▸ EXTRACTED INFORMATION
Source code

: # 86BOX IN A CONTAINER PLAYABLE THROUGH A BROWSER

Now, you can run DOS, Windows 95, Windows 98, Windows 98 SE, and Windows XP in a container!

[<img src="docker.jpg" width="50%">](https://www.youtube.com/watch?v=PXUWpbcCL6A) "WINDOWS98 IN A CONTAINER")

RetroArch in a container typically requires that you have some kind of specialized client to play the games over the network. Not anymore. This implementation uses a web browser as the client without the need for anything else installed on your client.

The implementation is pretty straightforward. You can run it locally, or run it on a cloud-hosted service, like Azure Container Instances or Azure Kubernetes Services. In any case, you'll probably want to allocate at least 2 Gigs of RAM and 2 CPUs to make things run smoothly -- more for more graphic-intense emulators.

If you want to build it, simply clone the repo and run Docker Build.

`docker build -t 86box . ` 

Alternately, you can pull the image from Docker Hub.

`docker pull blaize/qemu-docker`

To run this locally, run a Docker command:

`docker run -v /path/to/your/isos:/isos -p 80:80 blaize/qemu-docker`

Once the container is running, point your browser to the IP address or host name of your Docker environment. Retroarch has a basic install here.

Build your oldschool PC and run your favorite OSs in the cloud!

==

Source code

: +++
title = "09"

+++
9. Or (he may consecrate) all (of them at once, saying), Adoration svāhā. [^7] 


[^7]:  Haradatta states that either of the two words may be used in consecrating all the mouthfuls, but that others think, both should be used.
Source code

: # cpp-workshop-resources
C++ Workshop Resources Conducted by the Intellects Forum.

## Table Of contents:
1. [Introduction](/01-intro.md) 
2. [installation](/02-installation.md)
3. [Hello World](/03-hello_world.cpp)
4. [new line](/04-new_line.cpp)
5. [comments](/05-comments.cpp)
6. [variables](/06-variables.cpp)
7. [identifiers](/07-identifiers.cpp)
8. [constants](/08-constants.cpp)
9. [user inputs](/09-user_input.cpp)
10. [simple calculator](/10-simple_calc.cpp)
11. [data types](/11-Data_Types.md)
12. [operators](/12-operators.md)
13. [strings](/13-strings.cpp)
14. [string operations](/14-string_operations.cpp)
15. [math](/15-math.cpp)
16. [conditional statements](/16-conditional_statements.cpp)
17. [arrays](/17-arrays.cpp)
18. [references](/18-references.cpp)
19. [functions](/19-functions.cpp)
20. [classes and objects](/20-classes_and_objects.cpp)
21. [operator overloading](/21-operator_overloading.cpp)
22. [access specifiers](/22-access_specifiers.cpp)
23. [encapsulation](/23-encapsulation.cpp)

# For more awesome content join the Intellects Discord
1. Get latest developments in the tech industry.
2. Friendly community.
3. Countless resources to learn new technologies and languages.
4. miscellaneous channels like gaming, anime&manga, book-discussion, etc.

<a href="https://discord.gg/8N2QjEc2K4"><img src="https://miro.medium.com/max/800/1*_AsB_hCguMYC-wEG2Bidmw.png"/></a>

▸ EXERCISE DETAILS
I need every line from the material that contains the word "pull".

▸ SOLUTION FOR THIS EXERCISE
Alternately, you can pull the image from Docker Hub.
`docker pull blaize/qemu-docker`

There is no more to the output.